### Questions
a. List the countries named in the essay on Jewish travel connections as the home countries of the Jewish tourists the author's family met in Peru.
b. Rewrite the paragraph of the essay on Jewish travel connections that begins "Currently Jewish travelers have many resources" as a brief bulleted list, keeping its main facts.
c. Write the next part of the essay on Jewish travel connections, continuing after its final paragraph.

Fostering International Jewish Connections Through Travel
by Sarah Bunin Benor
I just returned from a month of volunteering and touring with my husband and three children in Peru. We had a wonderful experience – ogling at beautiful nature, tasting local foods, and learning about local history and contemporary society. There was just one thing missing: Jews.
Sure, we visited synagogues and Chabad houses. And we met our share of Jewish tourists from the US, Canada, England, and Israel. We even chatted with the rabbi and a few locals at a Masorti morning minyan in Lima. But that didn’t feel like enough. We wanted to learn about the local Jewish communities and foster relationships with other young families. This experience made me realize what the Jewish world needs: infrastructure that enables Jewish travelers to connect with Jewish locals.
Here’s my vision: with funding and the help of an existing or new organization, synagogues, schools, and other community organizations around the world would publicize and coordinate encounters between travelers and locals. When Josh and Lauren from New York visit Rome, they might meet Maoro and Sara and exchange stories about their recent weddings and sheva brachot. When 19-year-old Viviane from Sao Paolo visits San Francisco, she might meet college freshman Alexa, and they might compare their experiences attending Hebrew School and visiting Israel. After their Safari experience in South Africa, Alice and Norman can take a break from their elder hostel trip to meet with some local Jewish retirees. Next time I travel with my kids, we’ll meet a local family at their favorite playground and join them for an afternoon at their Jewish Day School.
Currently Jewish travelers have many resources at their fingertips: Jewish tours and travel agencies; websites and articles in Jewish periodicals that list sites of historical Jewish interest, demographic information, Jewish institutions, and kosher restaurants; and Chabad houses in the most unexpected places that offer kosher meals, services, and hospitality with a welcome dose of Yiddishkeit. What’s harder to arrange is personal connections with local Jews outside of an institutional context.
This idea addresses an issue that Jewish leaders in the U.S. and Israel have recently discussed with great anxiety: a changing understanding of Jewish peoplehood. As a scholar of contemporary Jewish communities and culture, I have been invited to participate in think tanks and panel discussions on the issue. Organizers are concerned that many young Jewish adults show less interest than their parents in helping Jews around the world; they give more to charities that benefit mostly non-Jews (including Jewish organizations like Mazon and the American Jewish World Service) than to the Federation or the United Jewish Appeal. Although the travel idea would likely not reverse these trends, it has the potential to foster a sense of collectivity by giving Jews of all ages personal connections with Jews abroad.

### Provided information
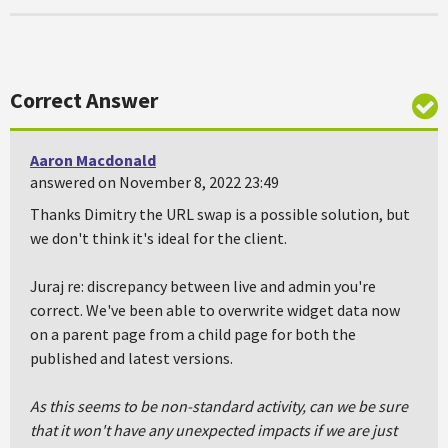
Correct Answer
Aaron Macdonald
answered on November 8, 2022 23:49
Thanks Dimitry the URL swap is a possible solution, but
we don't think it's ideal for the client.
Juraj re: discrepancy between live and admin you're
correct. We've been able to overwrite widget data now
on a parent page from a child page for both the
published and latest versions.
As this seems to be non-standard activity, can we be sure
that it won't have any unexpected impacts if we are just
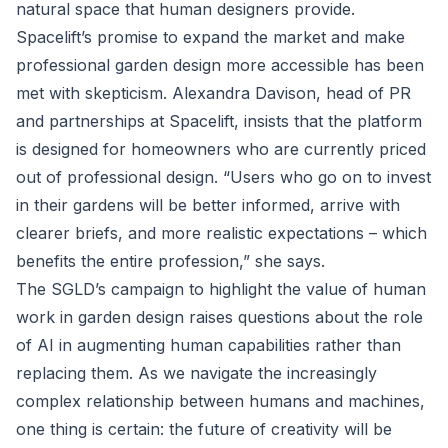
natural space that human designers provide.
Spacelift’s promise to expand the market and make
professional garden design more accessible has been
met with skepticism. Alexandra Davison, head of PR
and partnerships at Spacelift, insists that the platform
is designed for homeowners who are currently priced
out of professional design. “Users who go on to invest
in their gardens will be better informed, arrive with
clearer briefs, and more realistic expectations – which
benefits the entire profession,” she says.
The SGLD’s campaign to highlight the value of human
work in garden design raises questions about the role
of AI in augmenting human capabilities rather than
replacing them. As we navigate the increasingly
complex relationship between humans and machines,
one thing is certain: the future of creativity will be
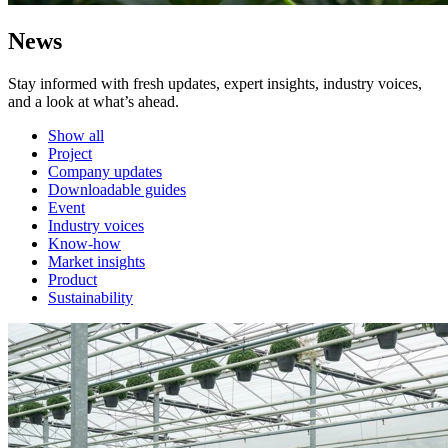
News
Stay informed with fresh updates, expert insights, industry voices,
and a look at what’s ahead.
Show all
Project
Company updates
Downloadable guides
Event
Industry voices
Know-how
Market insights
Product
Sustainability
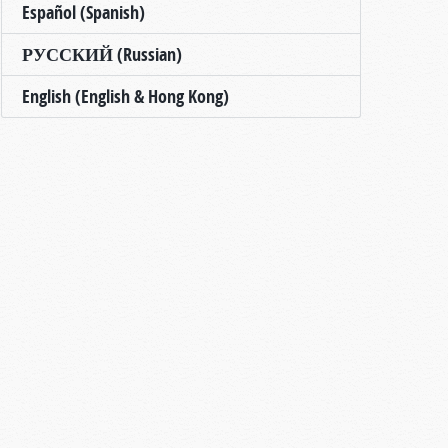
Español (Spanish)
РУССКИЙ (Russian)
English (English & Hong Kong)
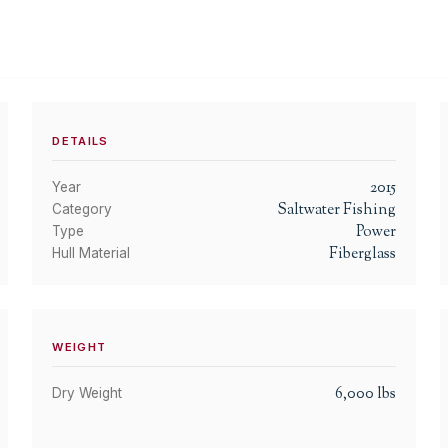
DETAILS
2015
Year
Saltwater Fishing
Category
Power
Type
Fiberglass
Hull Material
WEIGHT
6,000
lbs
Dry Weight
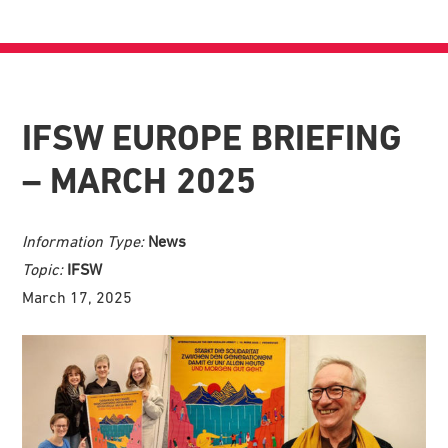
IFSW EUROPE BRIEFING
– MARCH 2025
Information Type:
News
Topic:
IFSW
March 17, 2025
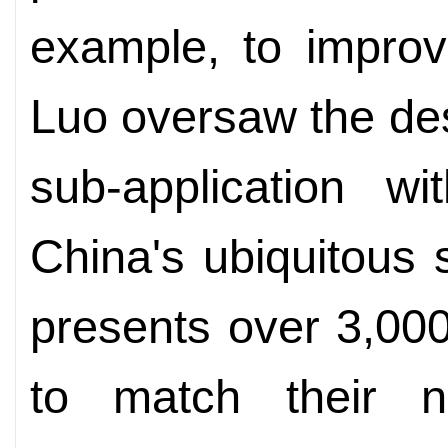
example, to improv
Luo oversaw the des
sub-application w
China's ubiquitous
presents over 3,00
to match their n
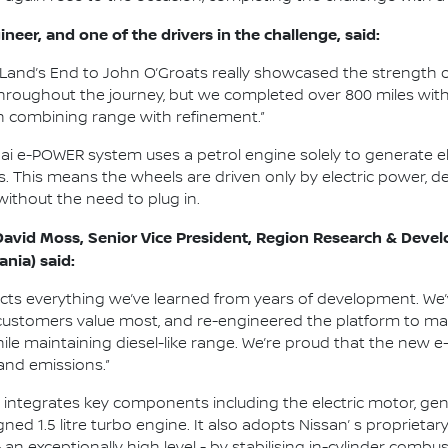
neer, and one of the drivers in the challenge, said:
Land’s End to John O’Groats really showcased the strength o
throughout the journey, but we completed over 800 miles with f
n combining range with refinement.”
qai e-POWER system uses a petrol engine solely to generate el
s. This means the wheels are driven only by electric power, d
 without the need to plug in.
David Moss, Senior Vice President, Region Research & Devel
ania) said:
ects everything we’ve learned from years of development. We
customers value most, and re-engineered the platform to maxi
le maintaining diesel-like range. We’re proud that the new 
and emissions.”
ntegrates key components including the electric motor, gener
ned 1.5 litre turbo engine. It also adopts Nissan’ s proprie
- an exceptionally high level - by stabilising in-cylinder comb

### Answers to this exercise
a.
- US
- Canada
- England
- Israel

b.
- Jewish tours and travel agencies are available to Jewish travelers.
- Websites and articles in Jewish periodicals list sites of historical Jewish interest, demographic information, Jewish institutions, and kosher restaurants.
- Chabad houses, found in the most unexpected places, offer kosher meals, services, hospitality, and Yiddishkeit.
- Personal connections with local Jews outside an institutional context are harder to arrange.

c.
The travel idea is very much in line with the thinking my colleagues and I did this summer at the Shalom Hartman Institute in Jerusalem. Along with seventeen other American professors of Jewish Studies, I participated in Hartman’s North American Scholars Circle. We studied biblical, rabbinic, and modern texts surrounding the theme “Jewish Peoplehood: The Meaning of the Collective in Modern Jewish Life,” and we considered what a rigorous theory of Jewish peoplehood might look like. One of the ideas we came up with was fostering interaction among Jews around the Diaspora.
As the historians among us pointed out, transnational Jewish encounters are certainly not a new phenomenon. Jewish travelers have been connecting with Jewish locals as long as there has been a Diaspora, as we know from historical travelogues. But web-based technologies have significantly reduced the time and effort involved in setting up transnational encounters. When I was eight and joined my grandparents on a business trip to Australia in the 1980s, it took months of research and letters back and forth to set up a visit to a Jewish day school there. A generation later, it could take minutes, especially with the help of a well-designed online infrastructure.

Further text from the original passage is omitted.